[rabbitmq-discuss] hanging on message sending with py-amqplib

Fri Oct 1 18:56:27 BST 2010

> Ok, so you should be seeing a fair amount of disk activity.

Sort of; the disks on the affected machines seem to resist activity
(i.e. they're crap).  I think I am maxing them out though, which I
guess is the problem here.

> Are the consumers part of the same clients that are doing the sending or
> are they different clients?

The consumers also do sending on their own.  It turns out that it's a
single consumer that is the source of the problem.  That consumer gets
messages via a subscription, does some pretty IO heavy work
(parsing/indexing file data), and then publishes new messages and acks
the ones it was working on.  All the queue work is done
transactionally, so the acks and the publishes happen at once.  All my
consumers are also producers, but none of them smash the disk as badly
as that one, which is probably why the problem goes away when I shut
off that consumer.

> At what rate are the consumers consuming messages? Rabbit is optimised
> to get rid of messages quickly, thus if a queue is quite long, it can
> drive consumers as fast as possible, but will ignore publishes until the
> queue has become empty... however, that should really only express
> itself internally within Rabbit - the client shouldn't actually see any
> impact on publishing, unless it was also doing something synchronous
> from time to time like tx.commit. Are you finding it blocks when it hits
> tx.commit?

Yeah, every tx.commit is blocking when that one consumer is running.
Can the priority of publishes/commits be elevated when in a
transaction?  It sounds like starvation is really likely for
transaction producer/consumer processes, if I understand what you said
correctly.  Would setting a really low prefetch for this consumer
cause rabbit to send fewer messages to that consumer without
acknowledgement, and thus maybe provide some degree of throttling?  I
don't think I'm setting the prefetch limit on that channel at all
right now, which would maybe explain why it can keep working even when
rabbit is unable to handle any tx_commits or publishes.
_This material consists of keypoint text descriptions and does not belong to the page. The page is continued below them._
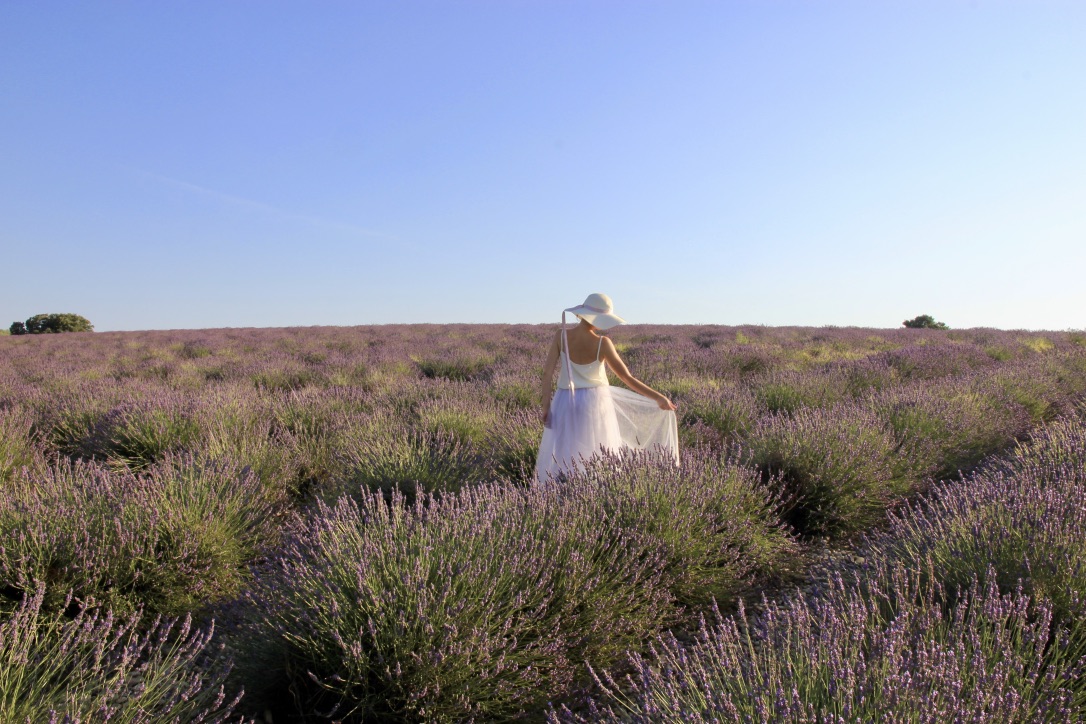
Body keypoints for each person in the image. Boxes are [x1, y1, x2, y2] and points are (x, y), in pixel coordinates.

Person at [535, 292, 679, 483]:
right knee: (596, 451)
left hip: (563, 400)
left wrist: (546, 407)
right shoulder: (603, 343)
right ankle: (592, 494)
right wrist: (659, 397)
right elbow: (627, 377)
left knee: (563, 453)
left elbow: (546, 374)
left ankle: (563, 495)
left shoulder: (561, 336)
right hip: (595, 402)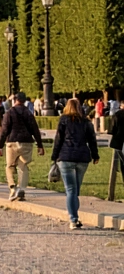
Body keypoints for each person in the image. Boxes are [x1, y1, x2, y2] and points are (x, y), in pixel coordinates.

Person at [51, 98, 99, 229]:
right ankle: (75, 217)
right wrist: (95, 155)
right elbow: (92, 140)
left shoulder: (63, 120)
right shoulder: (86, 122)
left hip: (66, 156)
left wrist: (54, 156)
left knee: (71, 190)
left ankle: (73, 219)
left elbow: (58, 139)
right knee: (75, 190)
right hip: (82, 157)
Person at [0, 91, 44, 202]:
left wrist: (0, 145)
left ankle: (13, 187)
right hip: (27, 142)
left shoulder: (9, 113)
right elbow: (35, 130)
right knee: (23, 166)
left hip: (12, 142)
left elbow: (4, 130)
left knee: (10, 166)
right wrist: (40, 145)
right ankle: (21, 189)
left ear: (15, 100)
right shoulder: (28, 113)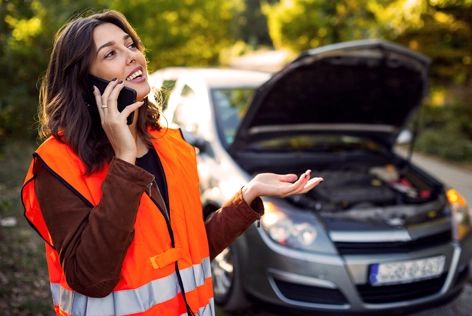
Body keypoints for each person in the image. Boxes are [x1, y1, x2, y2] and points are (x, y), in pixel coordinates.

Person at [21, 10, 323, 316]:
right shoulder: (57, 165)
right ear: (86, 84)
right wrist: (124, 161)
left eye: (130, 45)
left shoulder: (172, 145)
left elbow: (191, 250)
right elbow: (91, 277)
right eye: (111, 53)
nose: (131, 56)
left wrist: (248, 196)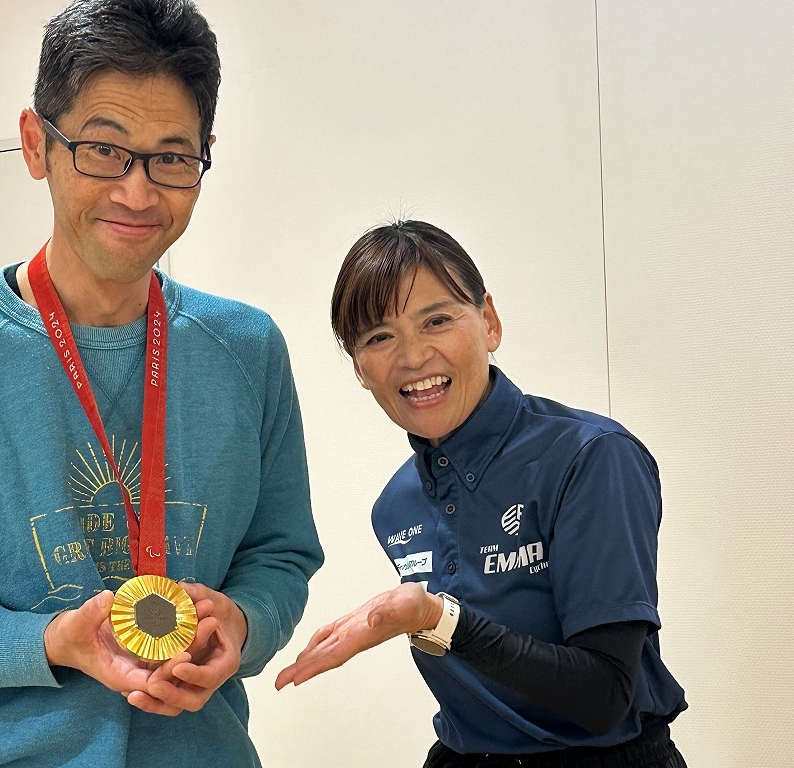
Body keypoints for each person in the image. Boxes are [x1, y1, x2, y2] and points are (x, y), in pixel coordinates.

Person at [0, 1, 323, 766]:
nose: (137, 193)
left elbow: (280, 553)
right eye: (103, 150)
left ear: (204, 158)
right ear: (36, 143)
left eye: (172, 158)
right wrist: (41, 642)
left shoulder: (248, 349)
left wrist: (243, 622)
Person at [276, 220, 687, 767]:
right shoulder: (395, 506)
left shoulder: (591, 457)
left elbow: (603, 697)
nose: (413, 356)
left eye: (437, 320)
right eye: (379, 337)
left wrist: (437, 619)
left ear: (489, 321)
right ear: (359, 368)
> Seeing as you're using a client to shovel messages from one broker to
> another, I would suggest experimenting with using the shovel - I'd
> configure it in the new broker (where it's easiest to install) and just
> have it drag all messages over from the old broker. If that works, then
> it does point to something going wrong in the python client library.

To get two broker's running, I'd need to use different names for both,
and configure the old one to use a non-standard port, right?  Is there
anything else I'd need to do to get two rabbits running on the same
machine?  Also, does shovel run in transactional mode to guarantee
that no messages are lost?

> Socket flushing will block if the broker has hit its high memory
> watermarks. This is because we now use TCP backpressure to block any
> clients which are sending us messages. If you have the sender and the
> consumer on the same connection, this will certainly affect you, and it
> is possible that memory use will be worse (more fragmented) if you have
> a consumer and publisher at the same time rather than just a publisher,
> so you might just be hitting the limits more often. It could be that the
> socket flush doesn't correctly return even when the socket becomes
> unblocked.

I'm guessing that maybe it wasn't an eternal block, it was just due to
how unhappy the machines disks are with running rabbit and my indexing
at the same time.  I never saw this under bug21673 (last checkout in
April, though); did the publishes being starved by sends change since
then?

> Brilliant timing ;) Hmm, check disk access on the broker - if
> transactions are occurring then there should be a fair amount of disk
> activity. Probably a dumb question, but you have done a tx.select on the
> publishing channel first?

Yeah, tx.select is the first thing I do on all my channels.